**Task statement**
The lines to copy are those holding the string "elbow" in the entries below.

**Record set**
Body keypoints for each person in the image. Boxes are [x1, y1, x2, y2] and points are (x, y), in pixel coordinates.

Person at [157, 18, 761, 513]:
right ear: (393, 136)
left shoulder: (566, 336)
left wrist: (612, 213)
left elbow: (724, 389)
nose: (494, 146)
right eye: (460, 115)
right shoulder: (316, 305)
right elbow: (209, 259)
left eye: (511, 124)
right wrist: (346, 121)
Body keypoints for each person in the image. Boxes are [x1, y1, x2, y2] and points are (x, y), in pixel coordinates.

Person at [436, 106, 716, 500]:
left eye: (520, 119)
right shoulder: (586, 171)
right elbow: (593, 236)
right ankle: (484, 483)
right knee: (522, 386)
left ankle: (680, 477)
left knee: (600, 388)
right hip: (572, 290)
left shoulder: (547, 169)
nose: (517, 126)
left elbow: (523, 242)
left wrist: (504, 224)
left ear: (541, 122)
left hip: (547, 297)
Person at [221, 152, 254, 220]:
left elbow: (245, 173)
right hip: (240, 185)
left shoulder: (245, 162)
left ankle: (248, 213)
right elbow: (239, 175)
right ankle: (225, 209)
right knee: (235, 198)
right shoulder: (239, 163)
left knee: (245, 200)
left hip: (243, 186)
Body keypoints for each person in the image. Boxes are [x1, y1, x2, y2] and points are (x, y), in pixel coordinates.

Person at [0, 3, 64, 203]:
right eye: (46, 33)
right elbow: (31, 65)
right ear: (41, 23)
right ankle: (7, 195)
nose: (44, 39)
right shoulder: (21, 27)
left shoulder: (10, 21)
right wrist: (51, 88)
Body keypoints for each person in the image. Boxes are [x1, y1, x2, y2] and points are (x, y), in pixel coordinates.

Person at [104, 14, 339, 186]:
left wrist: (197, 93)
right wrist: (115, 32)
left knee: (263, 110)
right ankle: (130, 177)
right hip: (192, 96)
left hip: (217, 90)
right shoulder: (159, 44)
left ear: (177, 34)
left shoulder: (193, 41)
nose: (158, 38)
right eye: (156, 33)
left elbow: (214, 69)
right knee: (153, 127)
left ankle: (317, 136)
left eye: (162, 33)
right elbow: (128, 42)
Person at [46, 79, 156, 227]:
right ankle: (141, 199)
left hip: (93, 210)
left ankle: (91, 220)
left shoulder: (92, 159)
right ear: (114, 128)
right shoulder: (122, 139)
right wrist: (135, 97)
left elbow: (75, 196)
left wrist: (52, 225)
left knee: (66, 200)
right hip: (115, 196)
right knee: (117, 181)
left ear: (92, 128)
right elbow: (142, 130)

**Completed exercise**
left elbow: (724, 389)
right elbow: (209, 259)
right elbow: (593, 236)
left elbow: (523, 242)
left elbow: (245, 173)
right elbow: (239, 175)
right elbow: (31, 65)
left elbow: (214, 69)
right elbow: (128, 42)
left elbow: (75, 196)
right elbow: (142, 130)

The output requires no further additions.